Por meio da Coordenadoria Nacional de Promoção de Igualdade de Oportunidade e Eliminação da Discriminação no Trabalho (Coordigualdade), o MPT-RJ faz 14 recomendações à Rede Globo de Televisão, depois de denúncia de desrespeito ao Estatuto da Igualdade Racial. Em uma delas, o órgão fluminense sugere a “observância dos princípios orientadores do Estado Democrático de Direito, entre estes a proibição de discriminação (artigos 3º e 5º da CRFB/88), traduzida de forma específica em relação às produções dos meios de comunicação nos artigos 43 e 44 da Lei nº 12.288, de 20 de julho de 2010 – Estatuto da Igualdade Racial”.

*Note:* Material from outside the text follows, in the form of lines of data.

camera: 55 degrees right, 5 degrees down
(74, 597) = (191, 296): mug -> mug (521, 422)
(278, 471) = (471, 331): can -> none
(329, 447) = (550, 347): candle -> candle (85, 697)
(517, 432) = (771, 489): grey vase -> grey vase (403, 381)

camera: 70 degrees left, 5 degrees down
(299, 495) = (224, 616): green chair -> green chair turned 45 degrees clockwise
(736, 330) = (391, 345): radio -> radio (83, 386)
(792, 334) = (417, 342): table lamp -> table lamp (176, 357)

PublicidadeSegundo o ofício, a Globo tem dez dias, a partir desta sexta-feira (11), para comprovar nos autos do processo quais foram as “medidas adotadas em relação à participação de atores e atrizes negros e negras na novela Segundo Sol”. Segundo os seis procuradores e procuradoras do Trabalho que subscrevem a notificação, poderá se configurar “inobservância de norma de ordem pública” em caso de descumprimento das recomendações. Caso isso aconteça, o MPT-RJ poderá “convocar a empresa recalcitrante para prestar esclarecimentos em audiência e, eventualmente, firmar termo de compromisso de ajustamento de conduta, previsto na Lei 7.347/85, art. 5º e 6º, ou propor ação judicial cabível, visando à defesa da ordem jurídica e de interesses sociais e individuais indisponíveis”.

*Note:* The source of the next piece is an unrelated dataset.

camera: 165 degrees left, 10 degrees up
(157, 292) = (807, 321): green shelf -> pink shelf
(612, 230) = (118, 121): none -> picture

O MPT-RJ pede que a Globo, em caráter imediato, produza um censo de trabalhadores a serviço da empresa, sejam eles empregados ou prestadores de serviço, para que sejam identificados percentuais de raça/cor e gênero, com indicadores a respeito dos cargos de gerência e diretorias. Os procuradores também solicitam levantamento detalhado sobre a quantidade de pessoas negras na emissora e em exibição em telenovelas, séries, programas de entretenimento e propagandas, entre outros conteúdos produzidos pelo grupo de comunicação. O órgão também quer saber quantos são os jornalistas e comentaristas negros em atuação na empresa.

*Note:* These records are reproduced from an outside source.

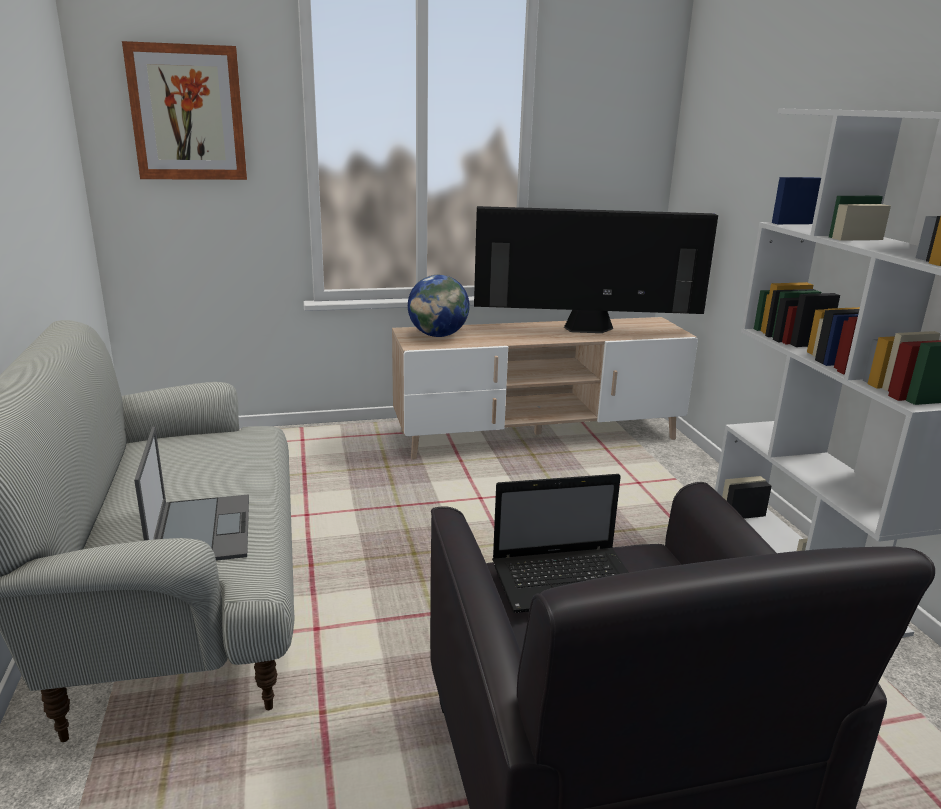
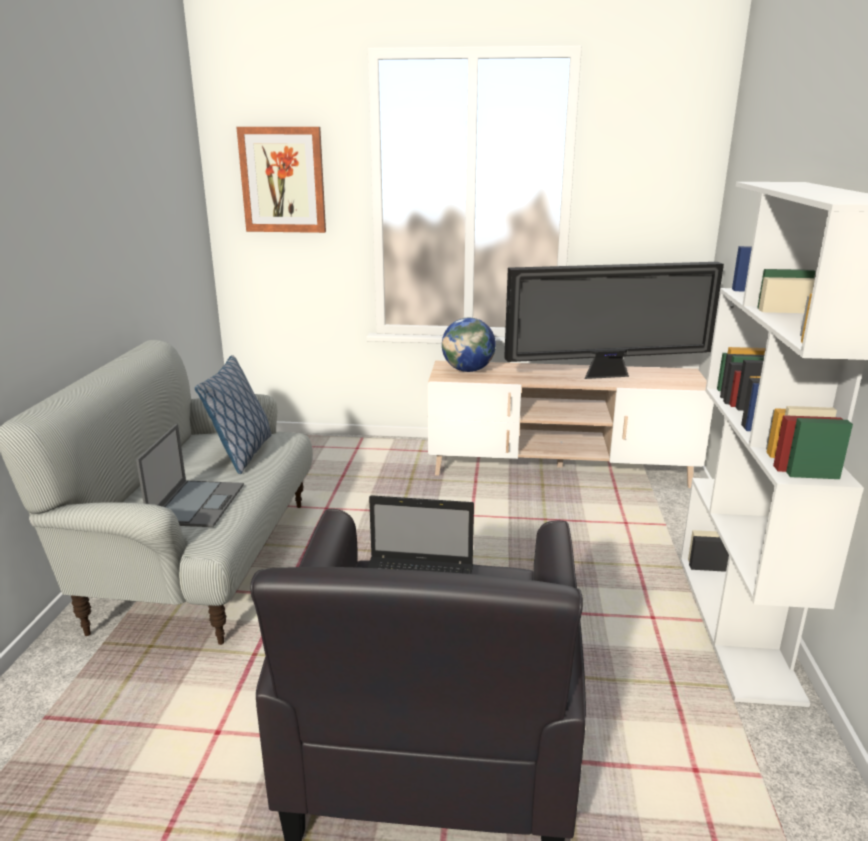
camera: 20 degrees right, 0 degrees up
(218, 460) = (242, 454): none -> pillow
(585, 329) = (607, 375): television -> television turned 150 degrees clockwise

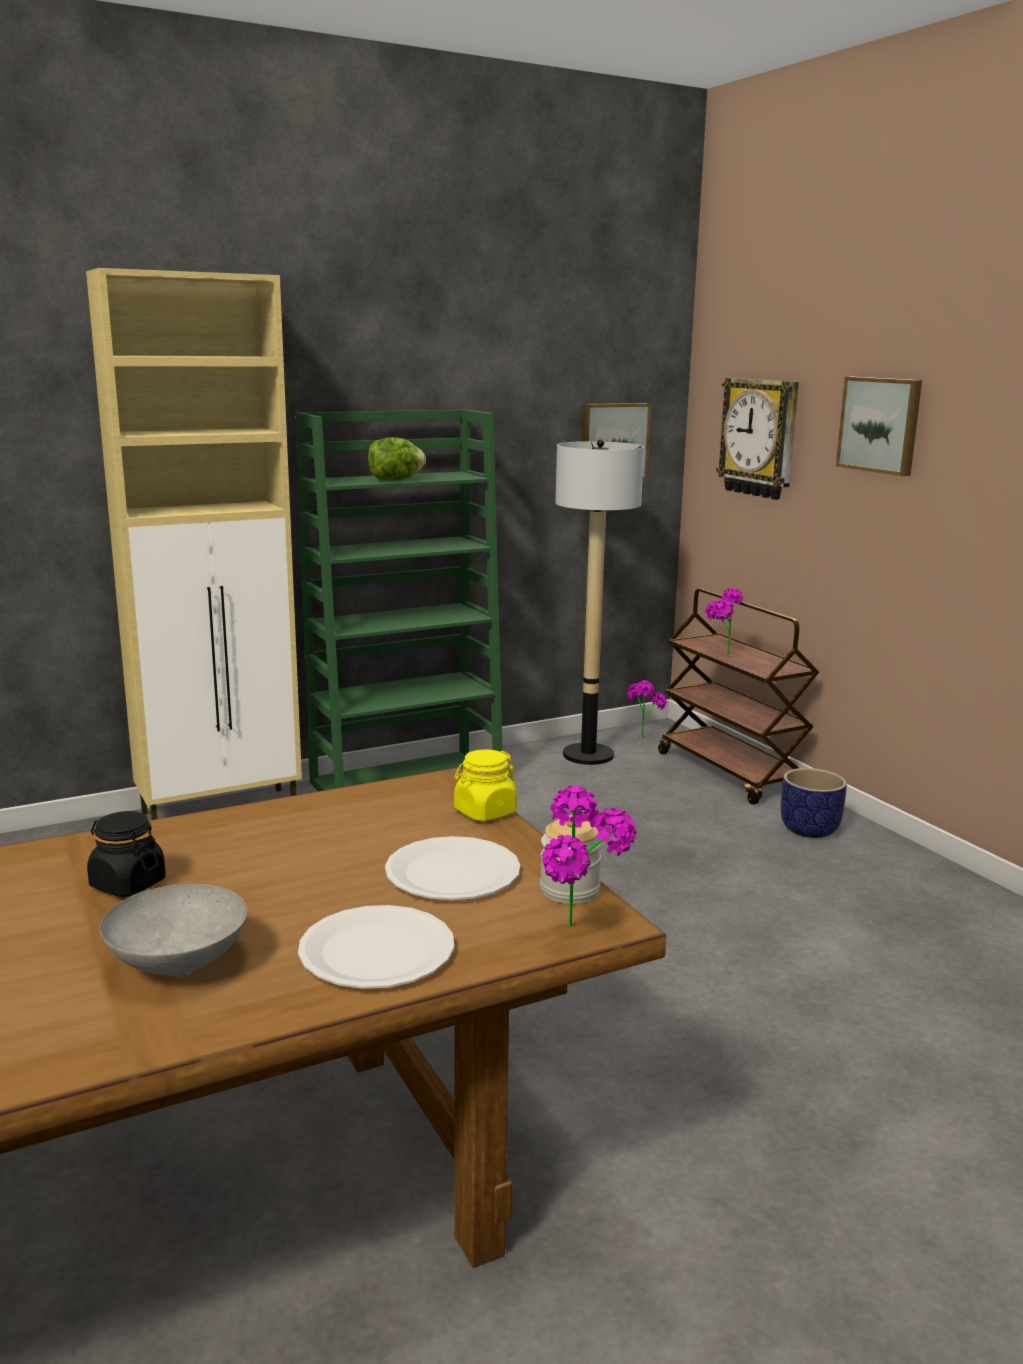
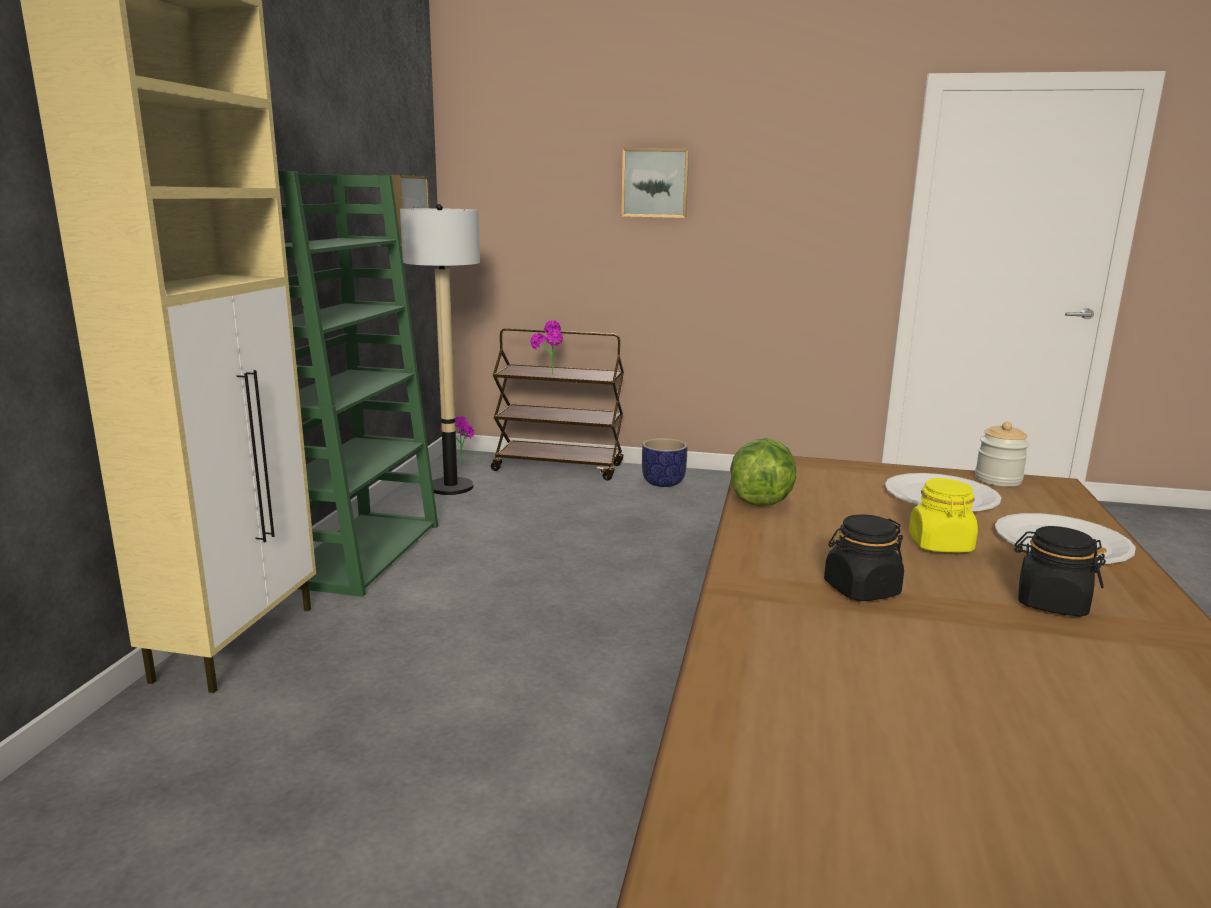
camera: 50 degrees left, 0 degrees up
(179, 965) = (1050, 603): grey bowl -> black jar
(395, 480) = (335, 243): lettuce -> lettuce (761, 500)
(484, 812) = (840, 465): yellow jar -> yellow jar (940, 545)
(583, 933) = (1067, 492): potted plant -> none
(760, 438) = (531, 201): wall clock -> none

Ainda segundo o MPT-RJ, foi o grupo de Trabalho de Raça, da Coordigualdade, que identificou a não observância do respeito à representatividade negra por parte da novela, em afronta às normas de promoção da igualdade vigentes não só na Bahia, mas também no Rio de Janeiro, sede da emissora. “Decidimos expedir essa nota, com o fim de mostrar a importância de a empresa respeitar a diversidade racial. Apesar de ser uma obra artística e uma obra aberta, consideramos que ela tem como obrigação incluir atores negros em proporção suficiente para uma real representação da sociedade”, pondera a coordenadora nacional da Coordigualdade, Valdirene Silva de Assis, que encabeça a lista de signatários da notificação recomendatória.
Ficção racial
Protagonizada pelos atores Emílio Dantas, Vladmir Brichta, Giovana Antonelli, Deborah Secco e Adriana Esteves, todos brancos, a novela de autoria de João Emanuel Carneiro conta a história de um cantor de axé que é dado como morto após a queda de um avião. O principal conflito da trama consiste no fato de que o protagonista, Emílio Dantas, é convencido a não dizer a verdade sobre o que aconteceu e assumir uma nova identidade em uma localidade distante do litoral baiano, onde formará um par romântico – e branco – com a personagem de Giovana Antonelli.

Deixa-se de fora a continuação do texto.